With a steadily-growing appetite for giving voice to his modern rock inspirations, Kaz formed Redlight King in 2008. The name refers to two of his great passions — cars and drag racing, which he explains, are family traditions. “The name ‘Redlight King’ comes from my dad’s first race car,” he says. “His first real drag car was called the Redlight Bandit. I tinkered with that name at first but felt like Redlight King had more of a ring to it.”

With longtime friend and collaborator Julian Tomarin, Kaz has built Redlight King into a stridently modern rock band whose music has spent considerable time on the Billboard charts, including multiple top-ten appearances. It was “Old Man” — his re-imagination of the enduring Neil Young classic, where he tells a story about his own father while sampling the original — that catapulted him onto the international scene. “Old Man” propelled their debut into the number 3 slot on Billboard’s Heatseeker chart and paved the way for “Bullet In My Hand,” which peaked at number 3 on the US Mainstream chart. Redlight King would follow Something For The Pain with Irons In The Fire (2013), Helldiver EP (2015) and Moonshine (2020), both of which expanded the band’s vision, pushing the sound deep into the heart of mainstream hard rock. 

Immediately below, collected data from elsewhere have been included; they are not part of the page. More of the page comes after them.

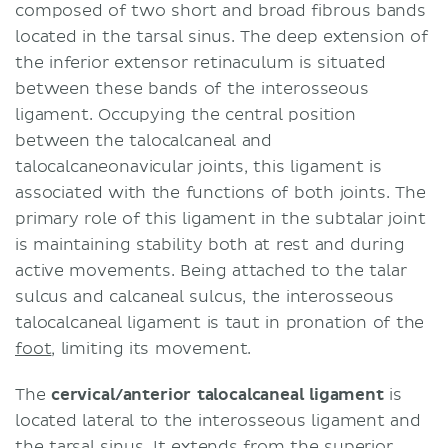
composed of two short and broad fibrous bands
located in the tarsal sinus. The deep extension of
the inferior extensor retinaculum is situated
between these bands of the interosseous
ligament. Occupying the central position
between the talocalcaneal and
talocalcaneonavicular joints, this ligament is
associated with the functions of both joints. The
primary role of this ligament in the subtalar joint
is maintaining stability both at rest and during
active movements. Being attached to the talar
sulcus and calcaneal sulcus, the interosseous
talocalcaneal ligament is taut in pronation of the
foot
, limiting its movement.
The
cervical/anterior talocalcaneal ligament
is
located lateral to the interosseous ligament and
the tarsal sinus. It extends from the superior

Furthering that sonic evolution, In Our Blood sees Redlight King notch soaring new highs with a clutch of revved-up, guitar-powered bangers. Kaz explains, “I wanted fast, heavy rock songs and I wanted it to seamlessly translate to the live show, with a full rock band — something that was well-recorded but nothing too slick or overproduced.” Mission accomplished. In Our Blood opens with the taut double-barreled swagger of “Cold Killer,” showcasing the band’s serious groove rock credentials. There’s a renewed creative spark evident in the boogie-drenched intensity of tracks like “Raise The Dead,” and “Do You Wanna Live,” one of the album’s most introspective and catchiest tracks. 

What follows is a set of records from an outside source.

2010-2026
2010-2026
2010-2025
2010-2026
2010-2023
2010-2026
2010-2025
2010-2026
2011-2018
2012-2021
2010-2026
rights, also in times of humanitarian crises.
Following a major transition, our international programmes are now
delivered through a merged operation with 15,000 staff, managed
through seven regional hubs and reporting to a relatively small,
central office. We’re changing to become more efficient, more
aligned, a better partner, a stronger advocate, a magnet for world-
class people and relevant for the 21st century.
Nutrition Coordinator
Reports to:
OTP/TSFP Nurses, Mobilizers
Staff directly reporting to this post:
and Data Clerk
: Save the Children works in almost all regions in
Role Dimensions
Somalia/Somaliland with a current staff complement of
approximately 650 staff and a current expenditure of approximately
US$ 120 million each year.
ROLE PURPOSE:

What separates In Our Blood from so much of mainstream rock today is its unguarded sense of optimism. These are challenging, complex themes, yet running through all eleven tracks is a defiant undercurrent of hope. “I feel like my music has always been about telling people’s stories and saying what’s really going on from the grassroots perspective, with a bit of hope in the message,” he says. It comes across loudly in the title track, an absolute haymaker with mighty hooks and a towering chorus. Elsewhere, on lyrically-poignant cuts like “Paid Off” and “Evil Lies,” Kaz takes aim at political hypocrisy and the erosion of truth in today’s divisive landscape. For a double dose of driving riffs and searing blues rock vibes, “King Again” and “Eye Of A Hurricane,” pair turbocharged tempos with some of the vocalist’s most personal lyrics yet. “Heavy Heart,” written after losing his marriage, is a captivating slice of balladry, rendered in lush melodic textures, and closer “My Execution” considers the perspective of a man making his final steps towards his last moment on earth. Producing nearly all of the tracks himself, Kaz explains that the journey of In Our Blood was more personal and challenging than anything he’d worked on before. “Being the writer and the arranger and having to get my engineering chops to a place where I could trust myself to get a take the way I needed it,” he says. “Being able to put it down and walk away from it quickly. I’m used to running my ideas by lots of people and having another producer and mixer in the room.

The first single “In Our Blood” and its accompanying video have already drawn lusty praise and there’s much more to come. Certainly, there will be more tours, television appearances and down the road, more albums. But Kaz doesn’t want to plan too far into the future. “I’ll tell you this. I don’t know and it’s OK to not know. I spent a lot of years projecting that exact question and it’s set me up for nothing but heartbreak. So I refuse to say that I want to be here or there, but I know that if I’m breathing, I’m making music.”